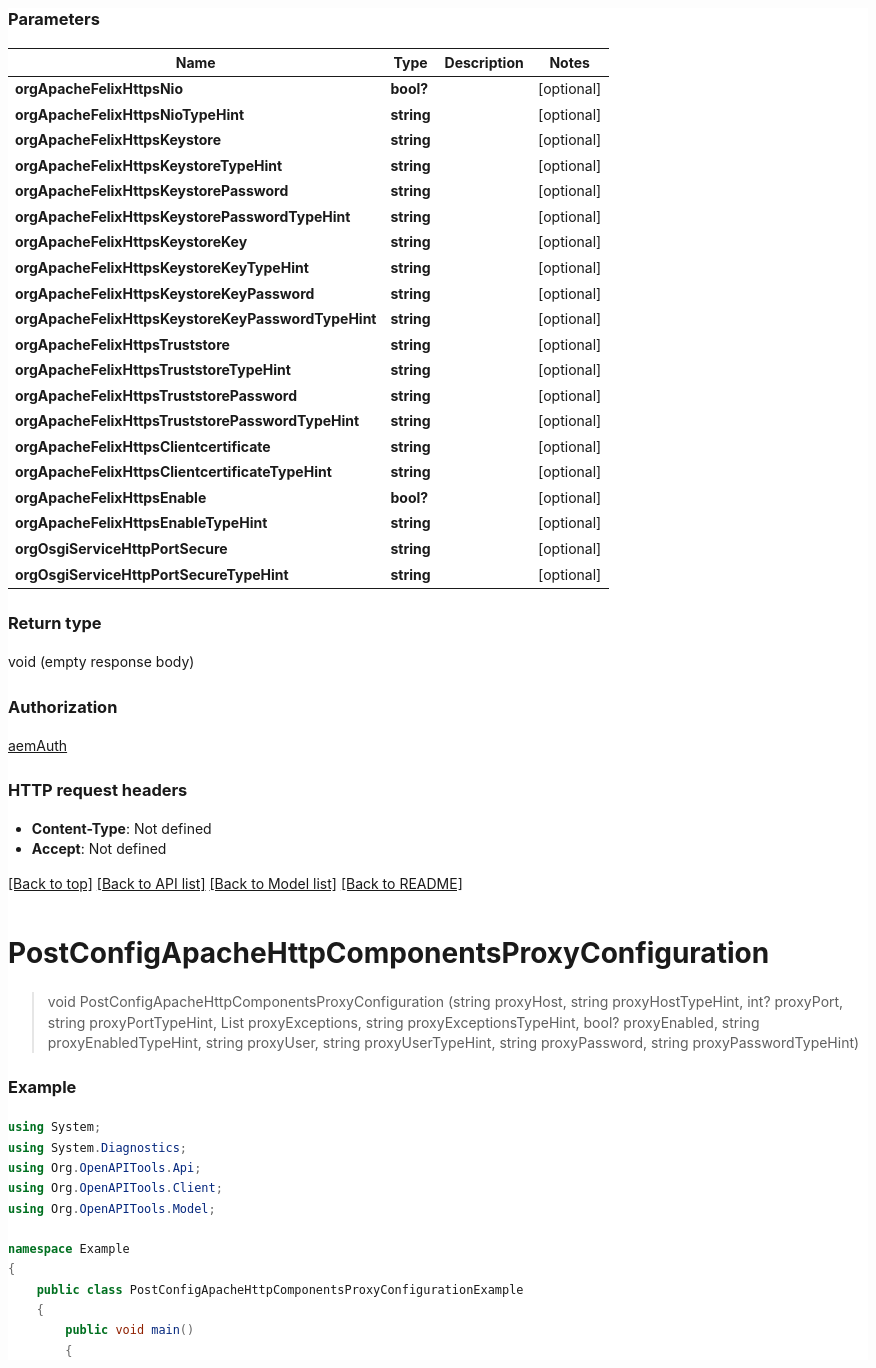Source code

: ### Parameters

Name | Type | Description  | Notes
------------- | ------------- | ------------- | -------------
 **orgApacheFelixHttpsNio** | **bool?**|  | [optional] 
 **orgApacheFelixHttpsNioTypeHint** | **string**|  | [optional] 
 **orgApacheFelixHttpsKeystore** | **string**|  | [optional] 
 **orgApacheFelixHttpsKeystoreTypeHint** | **string**|  | [optional] 
 **orgApacheFelixHttpsKeystorePassword** | **string**|  | [optional] 
 **orgApacheFelixHttpsKeystorePasswordTypeHint** | **string**|  | [optional] 
 **orgApacheFelixHttpsKeystoreKey** | **string**|  | [optional] 
 **orgApacheFelixHttpsKeystoreKeyTypeHint** | **string**|  | [optional] 
 **orgApacheFelixHttpsKeystoreKeyPassword** | **string**|  | [optional] 
 **orgApacheFelixHttpsKeystoreKeyPasswordTypeHint** | **string**|  | [optional] 
 **orgApacheFelixHttpsTruststore** | **string**|  | [optional] 
 **orgApacheFelixHttpsTruststoreTypeHint** | **string**|  | [optional] 
 **orgApacheFelixHttpsTruststorePassword** | **string**|  | [optional] 
 **orgApacheFelixHttpsTruststorePasswordTypeHint** | **string**|  | [optional] 
 **orgApacheFelixHttpsClientcertificate** | **string**|  | [optional] 
 **orgApacheFelixHttpsClientcertificateTypeHint** | **string**|  | [optional] 
 **orgApacheFelixHttpsEnable** | **bool?**|  | [optional] 
 **orgApacheFelixHttpsEnableTypeHint** | **string**|  | [optional] 
 **orgOsgiServiceHttpPortSecure** | **string**|  | [optional] 
 **orgOsgiServiceHttpPortSecureTypeHint** | **string**|  | [optional] 

### Return type

void (empty response body)

### Authorization

[aemAuth](../README.md#aemAuth)

### HTTP request headers

 - **Content-Type**: Not defined
 - **Accept**: Not defined

[[Back to top]](#) [[Back to API list]](../README.md#documentation-for-api-endpoints) [[Back to Model list]](../README.md#documentation-for-models) [[Back to README]](../README.md)

<a name="postconfigapachehttpcomponentsproxyconfiguration"></a>
# **PostConfigApacheHttpComponentsProxyConfiguration**
> void PostConfigApacheHttpComponentsProxyConfiguration (string proxyHost, string proxyHostTypeHint, int? proxyPort, string proxyPortTypeHint, List<string> proxyExceptions, string proxyExceptionsTypeHint, bool? proxyEnabled, string proxyEnabledTypeHint, string proxyUser, string proxyUserTypeHint, string proxyPassword, string proxyPasswordTypeHint)



### Example
```csharp
using System;
using System.Diagnostics;
using Org.OpenAPITools.Api;
using Org.OpenAPITools.Client;
using Org.OpenAPITools.Model;

namespace Example
{
    public class PostConfigApacheHttpComponentsProxyConfigurationExample
    {
        public void main()
        {
```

(Problem to solve):
Without including any picture, retype the entries exactly.

(Written solution):
Source code

: ### Parameters

Name | Type | Description  | Notes
------------- | ------------- | ------------- | -------------
 **orgApacheFelixHttpsNio** | **bool?**|  | [optional] 
 **orgApacheFelixHttpsNioTypeHint** | **string**|  | [optional] 
 **orgApacheFelixHttpsKeystore** | **string**|  | [optional] 
 **orgApacheFelixHttpsKeystoreTypeHint** | **string**|  | [optional] 
 **orgApacheFelixHttpsKeystorePassword** | **string**|  | [optional] 
 **orgApacheFelixHttpsKeystorePasswordTypeHint** | **string**|  | [optional] 
 **orgApacheFelixHttpsKeystoreKey** | **string**|  | [optional] 
 **orgApacheFelixHttpsKeystoreKeyTypeHint** | **string**|  | [optional] 
 **orgApacheFelixHttpsKeystoreKeyPassword** | **string**|  | [optional] 
 **orgApacheFelixHttpsKeystoreKeyPasswordTypeHint** | **string**|  | [optional] 
 **orgApacheFelixHttpsTruststore** | **string**|  | [optional] 
 **orgApacheFelixHttpsTruststoreTypeHint** | **string**|  | [optional] 
 **orgApacheFelixHttpsTruststorePassword** | **string**|  | [optional] 
 **orgApacheFelixHttpsTruststorePasswordTypeHint** | **string**|  | [optional] 
 **orgApacheFelixHttpsClientcertificate** | **string**|  | [optional] 
 **orgApacheFelixHttpsClientcertificateTypeHint** | **string**|  | [optional] 
 **orgApacheFelixHttpsEnable** | **bool?**|  | [optional] 
 **orgApacheFelixHttpsEnableTypeHint** | **string**|  | [optional] 
 **orgOsgiServiceHttpPortSecure** | **string**|  | [optional] 
 **orgOsgiServiceHttpPortSecureTypeHint** | **string**|  | [optional] 

### Return type

void (empty response body)

### Authorization

[aemAuth](../README.md#aemAuth)

### HTTP request headers

 - **Content-Type**: Not defined
 - **Accept**: Not defined

[[Back to top]](#) [[Back to API list]](../README.md#documentation-for-api-endpoints) [[Back to Model list]](../README.md#documentation-for-models) [[Back to README]](../README.md)

<a name="postconfigapachehttpcomponentsproxyconfiguration"></a>
# **PostConfigApacheHttpComponentsProxyConfiguration**
> void PostConfigApacheHttpComponentsProxyConfiguration (string proxyHost, string proxyHostTypeHint, int? proxyPort, string proxyPortTypeHint, List<string> proxyExceptions, string proxyExceptionsTypeHint, bool? proxyEnabled, string proxyEnabledTypeHint, string proxyUser, string proxyUserTypeHint, string proxyPassword, string proxyPasswordTypeHint)



### Example
```csharp
using System;
using System.Diagnostics;
using Org.OpenAPITools.Api;
using Org.OpenAPITools.Client;
using Org.OpenAPITools.Model;

namespace Example
{
    public class PostConfigApacheHttpComponentsProxyConfigurationExample
    {
        public void main()
        {
```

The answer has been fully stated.